MATERIAL SHOWN:

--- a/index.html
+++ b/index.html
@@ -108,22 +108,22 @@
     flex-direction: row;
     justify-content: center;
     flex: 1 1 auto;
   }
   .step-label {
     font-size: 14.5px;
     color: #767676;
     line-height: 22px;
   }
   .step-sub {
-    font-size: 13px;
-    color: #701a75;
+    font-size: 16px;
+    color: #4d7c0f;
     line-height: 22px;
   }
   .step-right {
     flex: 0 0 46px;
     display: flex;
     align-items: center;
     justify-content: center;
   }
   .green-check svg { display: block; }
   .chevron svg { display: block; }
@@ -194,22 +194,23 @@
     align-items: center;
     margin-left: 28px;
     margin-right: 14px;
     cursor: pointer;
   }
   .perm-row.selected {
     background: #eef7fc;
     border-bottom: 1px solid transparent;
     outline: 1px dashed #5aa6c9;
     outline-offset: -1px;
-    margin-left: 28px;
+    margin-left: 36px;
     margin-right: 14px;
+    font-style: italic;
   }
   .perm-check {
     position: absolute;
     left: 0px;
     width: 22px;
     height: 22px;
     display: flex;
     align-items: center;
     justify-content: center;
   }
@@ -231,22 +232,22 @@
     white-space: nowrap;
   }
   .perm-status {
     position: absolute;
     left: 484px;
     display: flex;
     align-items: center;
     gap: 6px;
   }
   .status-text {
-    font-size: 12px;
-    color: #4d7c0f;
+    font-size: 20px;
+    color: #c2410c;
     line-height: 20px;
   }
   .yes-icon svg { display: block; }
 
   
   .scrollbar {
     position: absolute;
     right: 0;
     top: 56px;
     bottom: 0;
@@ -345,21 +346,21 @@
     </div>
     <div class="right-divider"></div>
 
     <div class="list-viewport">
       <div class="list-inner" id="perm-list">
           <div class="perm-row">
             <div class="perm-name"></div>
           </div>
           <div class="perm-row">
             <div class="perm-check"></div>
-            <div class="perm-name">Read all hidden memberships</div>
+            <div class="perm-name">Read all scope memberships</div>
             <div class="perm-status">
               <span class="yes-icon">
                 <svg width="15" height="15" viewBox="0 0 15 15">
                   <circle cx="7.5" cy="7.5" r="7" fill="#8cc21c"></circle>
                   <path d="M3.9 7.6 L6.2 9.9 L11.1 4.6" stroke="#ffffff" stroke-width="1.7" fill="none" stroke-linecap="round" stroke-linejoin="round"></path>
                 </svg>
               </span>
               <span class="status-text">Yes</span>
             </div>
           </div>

...

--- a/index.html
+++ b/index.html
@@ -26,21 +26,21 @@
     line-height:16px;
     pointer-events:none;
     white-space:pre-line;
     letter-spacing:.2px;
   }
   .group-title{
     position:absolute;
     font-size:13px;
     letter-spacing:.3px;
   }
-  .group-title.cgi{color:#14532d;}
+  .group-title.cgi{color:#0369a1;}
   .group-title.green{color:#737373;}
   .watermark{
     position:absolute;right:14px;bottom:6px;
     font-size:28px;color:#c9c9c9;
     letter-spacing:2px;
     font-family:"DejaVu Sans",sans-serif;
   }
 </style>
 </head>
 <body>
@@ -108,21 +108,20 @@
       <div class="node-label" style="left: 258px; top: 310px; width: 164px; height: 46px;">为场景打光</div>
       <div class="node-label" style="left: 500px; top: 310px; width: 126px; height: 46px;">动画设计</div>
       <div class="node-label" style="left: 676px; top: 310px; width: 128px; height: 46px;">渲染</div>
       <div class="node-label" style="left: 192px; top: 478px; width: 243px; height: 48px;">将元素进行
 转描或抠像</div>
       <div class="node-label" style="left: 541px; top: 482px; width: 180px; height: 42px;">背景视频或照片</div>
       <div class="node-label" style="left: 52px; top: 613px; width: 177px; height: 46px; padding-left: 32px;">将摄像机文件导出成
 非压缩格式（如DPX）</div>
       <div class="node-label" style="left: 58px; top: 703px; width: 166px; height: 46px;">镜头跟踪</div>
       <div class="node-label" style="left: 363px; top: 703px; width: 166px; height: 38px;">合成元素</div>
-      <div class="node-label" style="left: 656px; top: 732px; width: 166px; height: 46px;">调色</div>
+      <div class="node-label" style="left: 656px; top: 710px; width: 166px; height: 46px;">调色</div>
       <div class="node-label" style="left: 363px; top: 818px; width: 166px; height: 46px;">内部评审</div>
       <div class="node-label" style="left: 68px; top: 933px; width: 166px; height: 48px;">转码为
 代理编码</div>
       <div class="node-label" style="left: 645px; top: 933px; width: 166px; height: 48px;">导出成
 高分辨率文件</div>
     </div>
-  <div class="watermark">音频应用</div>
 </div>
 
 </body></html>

YOUR ASSIGNMENT: Review the material and copy each line in which the word "memberships" appears.

RESPONSE AREA:
-            <div class="perm-name">Read all hidden memberships</div>
+            <div class="perm-name">Read all scope memberships</div>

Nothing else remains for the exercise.